Inconsistencies in adverse reactions may also be caused by symptoms connected with culture or languages.34 The majority of studies were conducted in developed countries where citizens have a greater understanding and awareness of vaccine adverse reactions therefore the adverse event reporting rate might be higher. Whereas the public may be perplexed by the disparities in results, which are dependent on the research design and subject studies. Therefore, as recommendation, it is critical to disseminate clear information to the public, about vaccine side effects, potential adverse reactions, and safety level of the vaccines provided. Multi-strategies at individual, organization and population level need to be employed to reduce vaccine hesitancy.
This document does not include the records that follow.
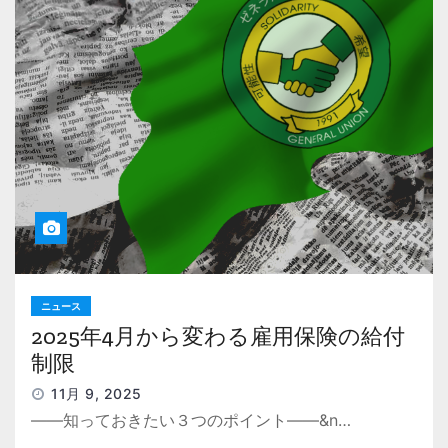
ニュース
2025年4月から変わる雇用保険の給付
制限
11月 9, 2025
――知っておきたい３つのポイント――&n…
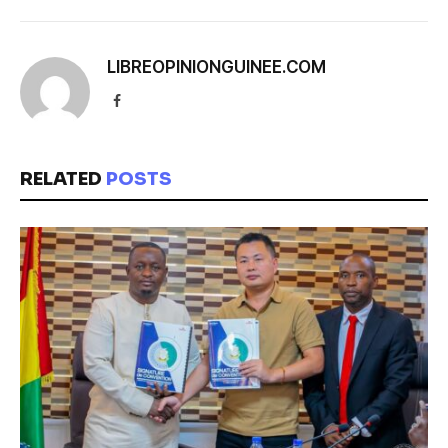
LIBREOPINIONGUINEE.COM
Facebook
RELATED
POSTS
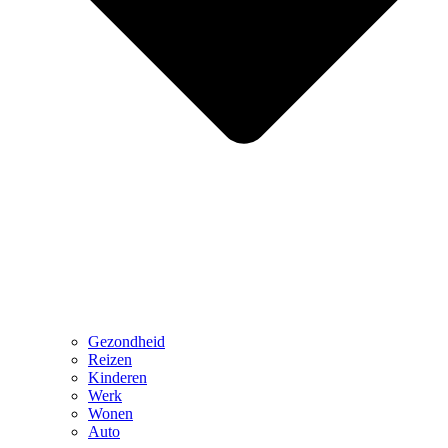
Gezondheid
Reizen
Kinderen
Werk
Wonen
Auto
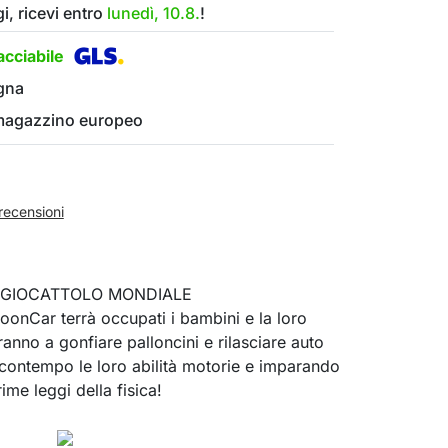
i, ricevi entro
lunedì, 10.8.
!
cciabile
gna
 magazzino europeo
recensioni
GIOCATTOLO MONDIALE
loonCar terrà occupati i bambini e la loro
anno a gonfiare palloncini e rilasciare auto
 contempo le loro abilità motorie e imparando
rime leggi della fisica!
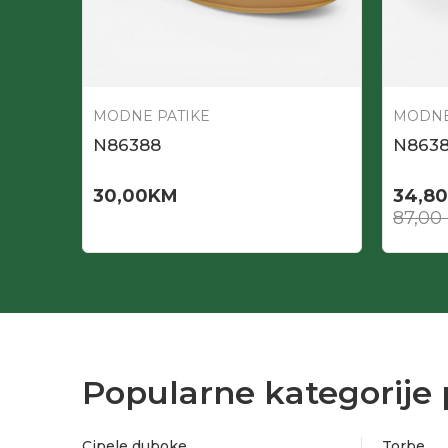
MODNE PATIKE
MODNE
N86388
N863
30,00
KM
34,80
87,00
Popularne kategorije 
Cipele duboke
Torbe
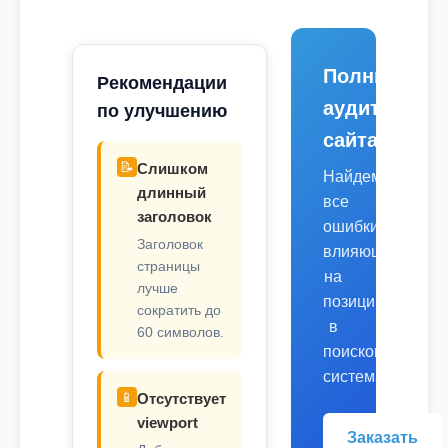
Полный
Рекомендации
аудит
по улучшению
сайта
📝
Слишком
Найдем
длинный
все
заголовок
ошибки,
Заголовок
влияющие
страницы
на
лучше
позиции
сократить до
в
60 символов.
поисковых
системах.
📱
Отсутствует
viewport
Заказать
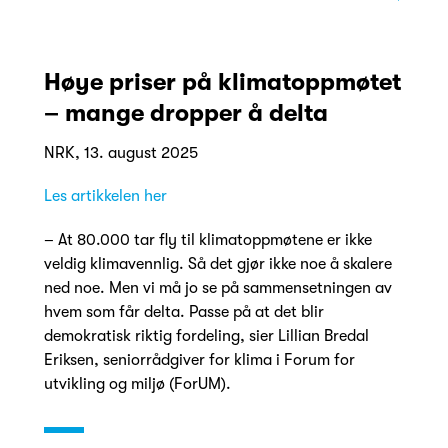
Høye priser på klimatoppmøtet
– mange dropper å delta
NRK, 13. august 2025
Les artikkelen her
– At 80.000 tar fly til klima­toppmøtene er ikke
veldig klimavennlig. Så det gjør ikke noe å skalere
ned noe. Men vi må jo se på sammensetningen av
hvem som får delta. Passe på at det blir
demokratisk riktig fordeling, sier Lillian Bredal
Eriksen, seniorrådgiver for klima i Forum for
utvikling og miljø (ForUM).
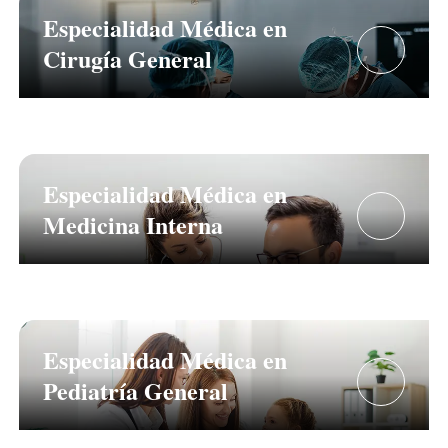
Especialidad Médica en
Cirugía General
Especialidad Médica en
Medicina Interna
Especialidad Médica en
Pediatría General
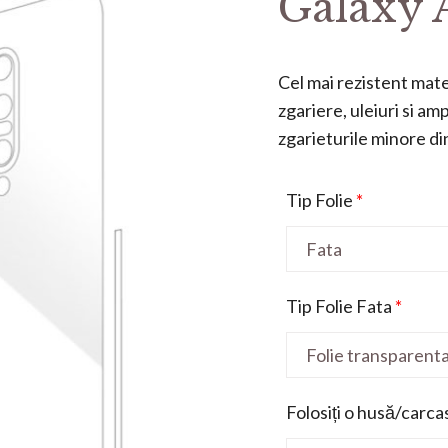
Galaxy A
Cel mai rezistent mater
zgariere, uleiuri si a
zgarieturile minore din 
Tip Folie
*
Tip Folie Fata
*
Folosiți o husă/carca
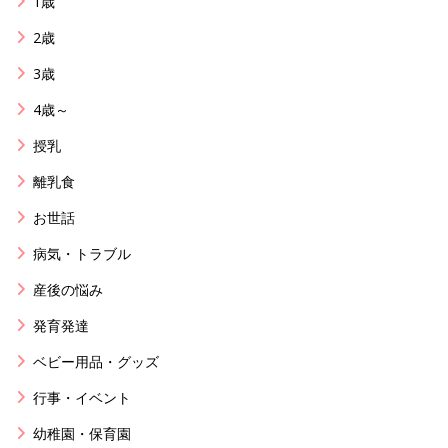
1歳
2歳
3歳
4歳～
授乳
離乳食
お世話
病気・トラブル
産後の悩み
発育発達
ベビー用品・グッズ
行事・イベント
幼稚園・保育園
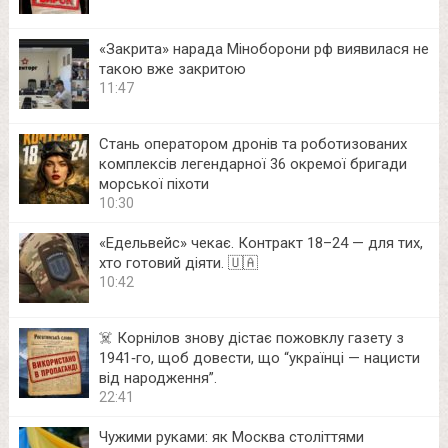
«Закрита» нарада Міноборони рф виявилася не
такою вже закритою
11:47
Стань оператором дронів та роботизованих
комплексів легендарної 36 окремої бригади
морської піхоти
10:30
«Едельвейс» чекає. Контракт 18–24 — для тих,
хто готовий діяти. 🇺🇦
10:42
☠️ Корнілов знову дістає пожовклу газету з
1941‑го, щоб довести, що “українці — нацисти
від народження”.
22:41
Чужими руками: як Москва століттями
There are various limitations to this study. First, this analysis only gathered evidence from observational studies, which are prone to biases such as confounding, information, and selection bias. Observational studies, on the other hand, aid in finding adverse events or negative effects that demand a longer time of follow-up. Second, due to the limitations of the keywords and database, the findings may not have captured all of the evidence in the literature; however, this study did aid in mapping the available evidence in observational studies.
Conclusion
This study confirmed prior findings that the COVID-19 immunization caused mostly mild or non-severe side effects. This review discovered some adverse reactions to COVID-19 vaccinations with most prevalent adverse reactions to all COVID-19 vaccinations are local and systemic side effects. Other previously cited side events included allergic responses and cardiovascular problems. The type of vaccine and dose were linked to the various adverse reaction patterns. Individual daily activities are not severely influenced or interfered with. Deaths following COVID-19 vaccination have nothing to do with the vaccine, but rather with heart disease or COVID-19. It is critical to give the public with accurate information on vaccine side effects, probable adverse reactions, and the safety level of the vaccines provided. To reduce vaccine hesitancy, multiple measures must be implemented at the individual, organizational, and population levels. Future research could look into the impact of the vaccine on patients of various ages and medical conditions.